The Popular Party wins in Andalusia but depends on Vox. Psoe resists
The ultra-right force Vox stood at 13.8% of the vote and 15 seats, just one more than it controlled. But just enough to win the keys to governability, strengthening the negotiating role even of leader Santago Abascal at national level
The Partido Popular of outgoing governor Juan Manuel Moreno Bonilla won the regional elections in Andalusia, but without confirming an absolute majority. The Pp stopped at 41.5% of the votes and 53 seats, five less than the 58 it controlled, two away from a majority of the 109 deputies in the Andalusian Chamber.
The result forces Moreno Bonilla, 56, in his third term, to seek the support of the ultra-right.

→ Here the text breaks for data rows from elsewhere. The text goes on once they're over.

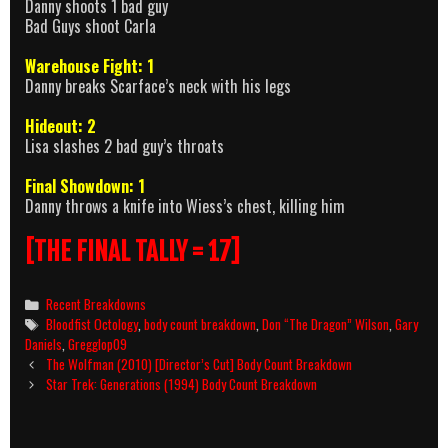
Danny shoots 1 bad guy
Bad Guys shoot Carla
Warehouse Fight: 1
Danny breaks Scarface’s neck with his legs
Hideout: 2
Lisa slashes 2 bad guy’s throats
Final Showdown: 1
Danny throws a knife into Wiess’s chest, killing him
[THE FINAL TALLY = 17]
Categories
Recent Breakdowns
Tags
Bloodfist Octology
,
body count breakdown
,
Don “The Dragon” Wilson
,
Gary
Daniels
,
Gregglop09
Post
The Wolfman (2010) [Director’s Cut] Body Count Breakdown
navigation
Star Trek: Generations (1994) Body Count Breakdown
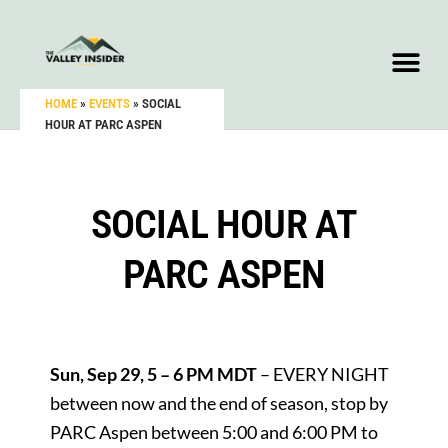
HOME
»
EVENTS
»
SOCIAL
HOUR AT PARC ASPEN
SOCIAL HOUR AT
PARC ASPEN
Sun, Sep 29, 5 – 6 PM MDT
– EVERY NIGHT
between now and the end of season, stop by
PARC Aspen between 5:00 and 6:00 PM to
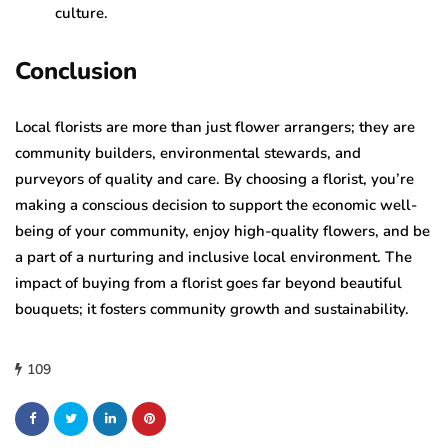
culture.
Conclusion
Local florists are more than just flower arrangers; they are
community builders, environmental stewards, and
purveyors of quality and care. By choosing a florist, you’re
making a conscious decision to support the economic well-
being of your community, enjoy high-quality flowers, and be
a part of a nurturing and inclusive local environment. The
impact of buying from a florist goes far beyond beautiful
bouquets; it fosters community growth and sustainability.
109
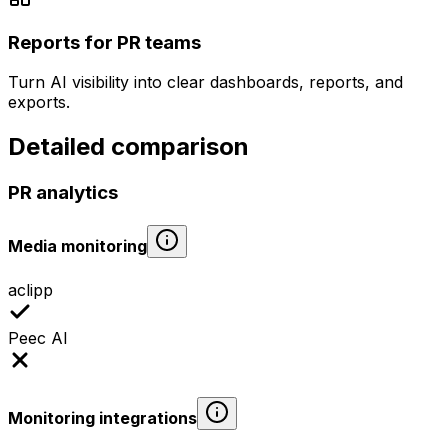
Reports for PR teams
Turn AI visibility into clear dashboards, reports, and
exports.
Detailed comparison
PR analytics
Media monitoring
aclipp
Peec AI
Monitoring integrations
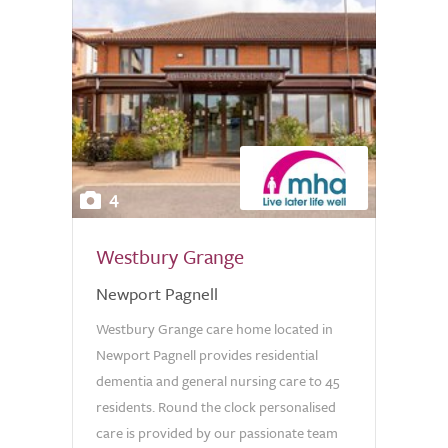
4
Westbury Grange
Newport Pagnell
Westbury Grange care home located in
Newport Pagnell provides residential
dementia and general nursing care to 45
residents. Round the clock personalised
care is provided by our passionate team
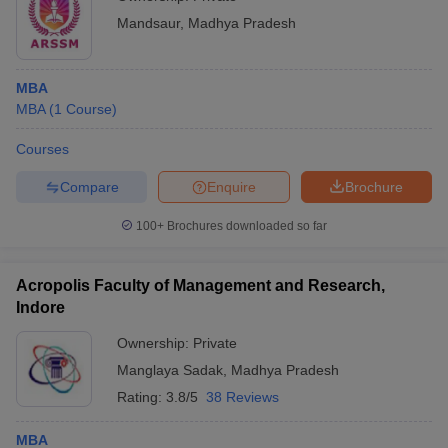
Mandsaur
,
Madhya Pradesh
MBA
MBA
(
1
Course
)
Courses
Compare
Enquire
Brochure
100+
Brochures downloaded so far
Acropolis Faculty of Management and Research,
Indore
Ownership:
Private
Manglaya Sadak
,
Madhya Pradesh
Rating:
3.8/5
38 Reviews
MBA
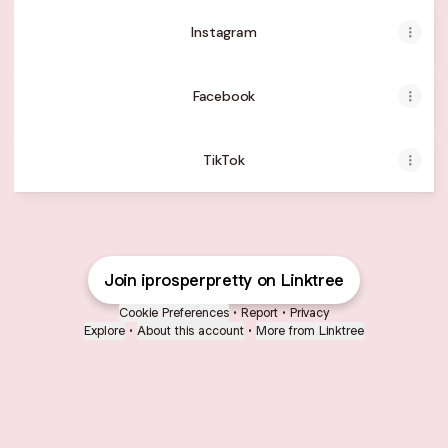
Instagram
Facebook
TikTok
Join iprosperpretty on Linktree
Cookie Preferences
•
Report
•
Privacy
Explore
•
About this account
•
More from Linktree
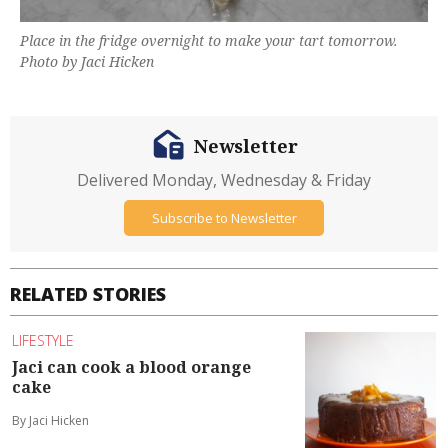
Place in the fridge overnight to make your tart tomorrow.
Photo by Jaci Hicken
Newsletter
Delivered Monday, Wednesday & Friday
Subscribe to Newsletter
RELATED STORIES
LIFESTYLE
Jaci can cook a blood orange
cake
By Jaci Hicken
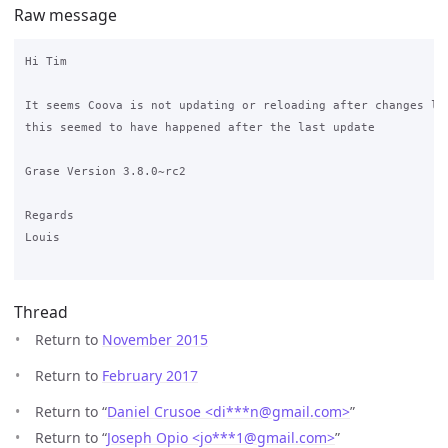
Raw message
Hi Tim

It seems Coova is not updating or reloading after changes lik
this seemed to have happened after the last update

Grase Version 3.8.0~rc2

Regards

Louis

Thread
Return to
November 2015
Return to
February 2017
Return to “
Daniel Crusoe <di***n
@
gmail.com>
”
Return to “
Joseph Opio <jo***1
@
gmail.com>
”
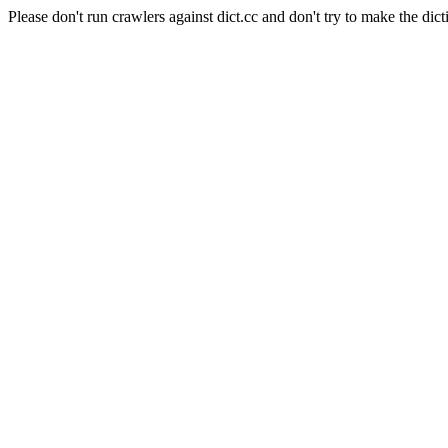
Please don't run crawlers against dict.cc and don't try to make the dict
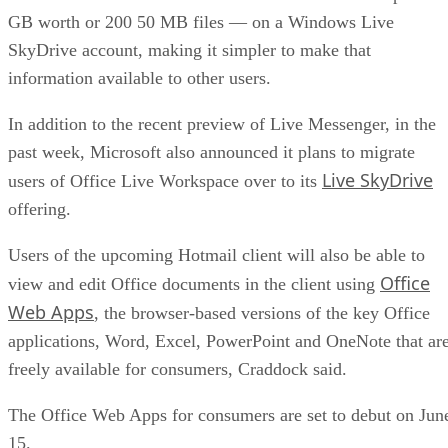
GB worth or 200 50 MB files — on a Windows Live
SkyDrive account, making it simpler to make that
information available to other users.
In addition to the recent preview of Live Messenger, in the
past week, Microsoft also announced it plans to migrate
Live SkyDrive
users of Office Live Workspace over to its
offering.
Users of the upcoming Hotmail client will also be able to
Office
view and edit Office documents in the client using
Web Apps
, the browser-based versions of the key Office
applications, Word, Excel, PowerPoint and OneNote that ar
freely available for consumers, Craddock said.
The Office Web Apps for consumers are set to debut on Jun
15.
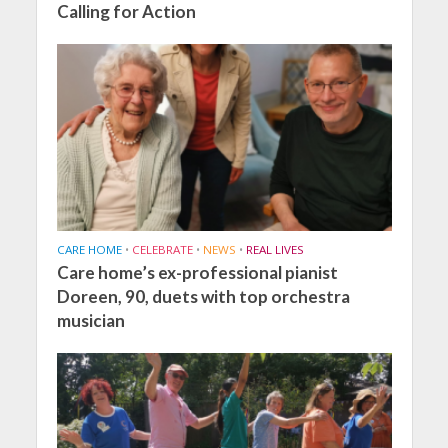
Calling for Action
CARE HOME
•
CELEBRATE
•
NEWS
•
REAL LIVES
Care home’s ex-professional pianist
Doreen, 90, duets with top orchestra
musician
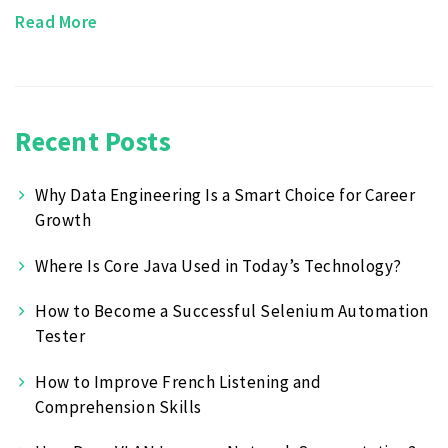
Read More
Recent Posts
Why Data Engineering Is a Smart Choice for Career
Growth
Where Is Core Java Used in Today’s Technology?
How to Become a Successful Selenium Automation
Tester
How to Improve French Listening and
Comprehension Skills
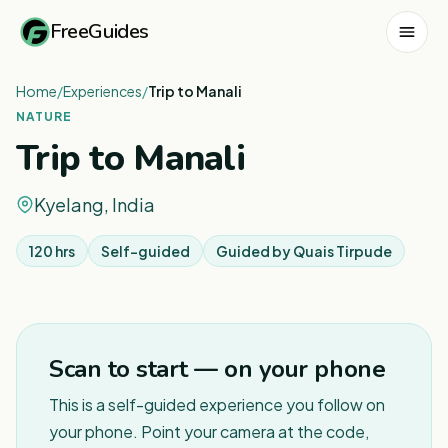
FreeGuides
Home
/
Experiences
/
Trip to Manali
NATURE
Trip to Manali
Kyelang, India
120 hrs
Self-guided
Guided by
Quais Tirpude
1
/
4
Scan to start — on your phone
This is a self-guided experience you follow on
your phone. Point your camera at the code,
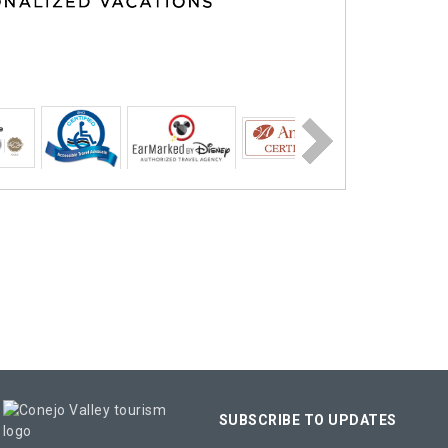
SUBSCRIBE TO UPDATES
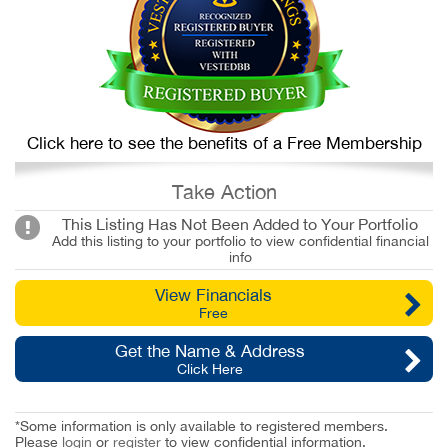
Click here to see the benefits of a Free Membership
Take Action
This Listing Has Not Been Added to Your Portfolio
Add this listing to your portfolio to view confidential financial
info
View Financials
Free
Get the Name & Address
Click Here
*Some information is only available to registered members.
Please
login
or
register
to view confidential information.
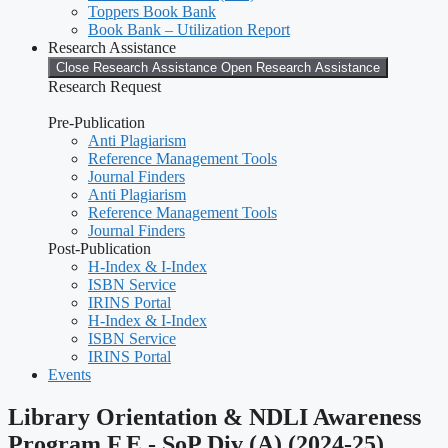
Toppers Book Bank
Book Bank – Utilization Report
Research Assistance
Close Research Assistance
Open Research Assistance
Research Request
Pre-Publication
Anti Plagiarism
Reference Management Tools
Journal Finders
Anti Plagiarism
Reference Management Tools
Journal Finders
Post-Publication
H-Index & I-Index
ISBN Service
IRINS Portal
H-Index & I-Index
ISBN Service
IRINS Portal
Events
Library Orientation & NDLI Awareness
Program F.E.- SoP Div (A) (2024-25)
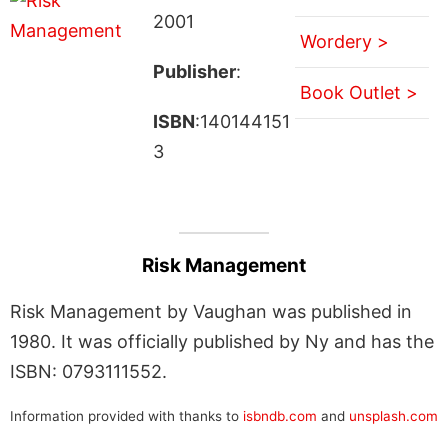
2001
Wordery >
Publisher
:
Book Outlet >
ISBN
:140144151
3
Risk Management
Risk Management by Vaughan was published in
1980. It was officially published by Ny and has the
ISBN: 0793111552.
Information provided with thanks to
isbndb.com
and
unsplash.com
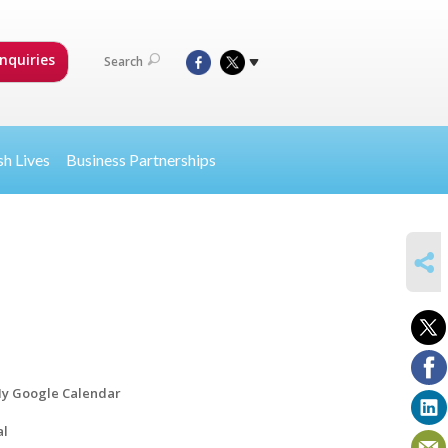
nquiries
Search
sh Lives
Business Partnerships
SHARE
y Google Calendar
al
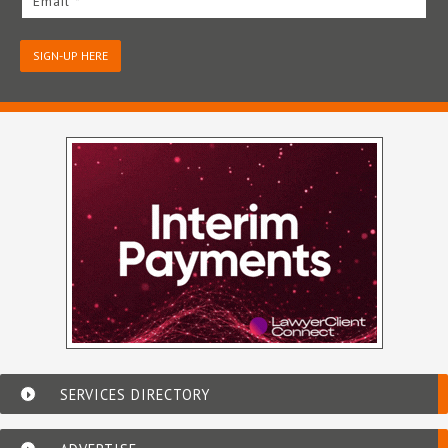
Email *
SIGN-UP HERE
SERVICES DIRECTORY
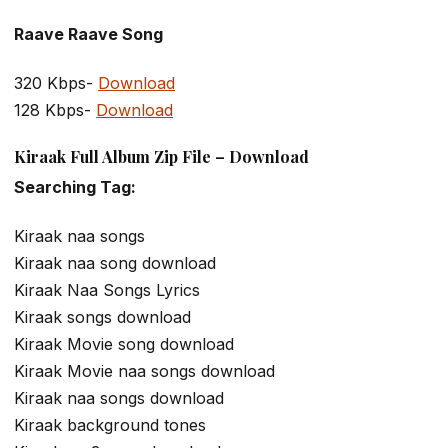
Raave Raave Song
320 Kbps-
Download
128 Kbps-
Download
Kiraak Full Album Zip File – Download
Searching Tag:
Kiraak naa songs
Kiraak naa song download
Kiraak Naa Songs Lyrics
Kiraak songs download
Kiraak Movie song download
Kiraak Movie naa songs download
Kiraak naa songs download
Kiraak background tones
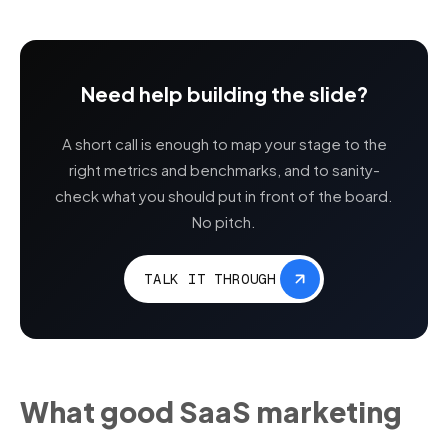
Need help building the slide?
A short call is enough to map your stage to the
right metrics and benchmarks, and to sanity-
check what you should put in front of the board.
No pitch.
TALK IT THROUGH
What good SaaS marketing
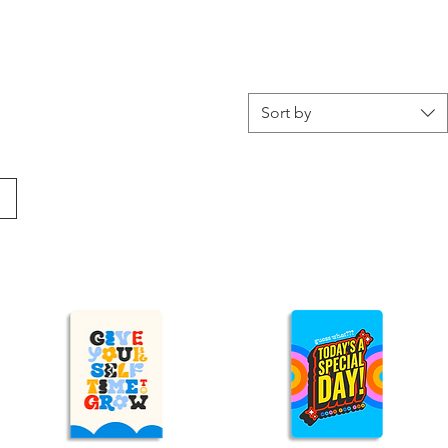
Sort by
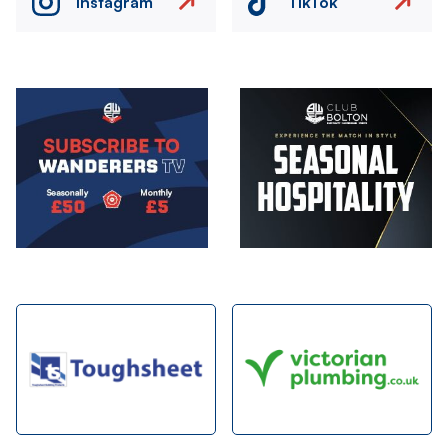
Instagram
TikTok
Image
Image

A scenario already seen in recent months in Extremadura, Aragon and Castile and Leon, where the Pp won but had to come to terms with Vox. And which the governor had tried to avoid throughout the election campaign, displaying a moderate and centrist profile compared to the radical right, determined to impose the 'national priority' in access to aid and public services to immigrants also in the southern region of Spain, Europe's frontier.
The Psoe, with the former vice-premier of finance candidate Maria Jesus Montero, obtains 22.8% of the votes and 28 deputies out of the 30 in the past legislature, representing the Socialists' worst performance in the former fiefdom, governed for almost 40 years and lost in 2018. In one of the eight Andalusian provinces, that of Almeria, land of immigrants and agrarian labourers, the Socialists slip as the third political force, behind Vox.
No 'comeback' for socialists
In Spain's most populous region, the vote is being read as a first round ahead of general elections in 2027. There has not been the hoped-for 'remontada' of the Socialists of Prime Minister Pedro Sanchez, who bet on the party's No. 2, and until a few weeks ago his right-hand man, for the mission to lift the fortunes of the Psoe in the region besieged by the crisis and corruption trials of former leaders.
The ultra-right Vox force stood at 13.8% of the vote and 15 seats, just one more than it controlled. But just enough to win the keys to governability, strengthening the negotiating role even of leader Santago Abascal at the national level. "Vox is decisive for the fourth time in the last four regional elections in Spain. We have succeeded in Extremadura, Aragon, Castile and Leon, and now in Andalusia,' celebrated Abascal, pointing out the loss 'in votes and seats of the Pp and Psoe'.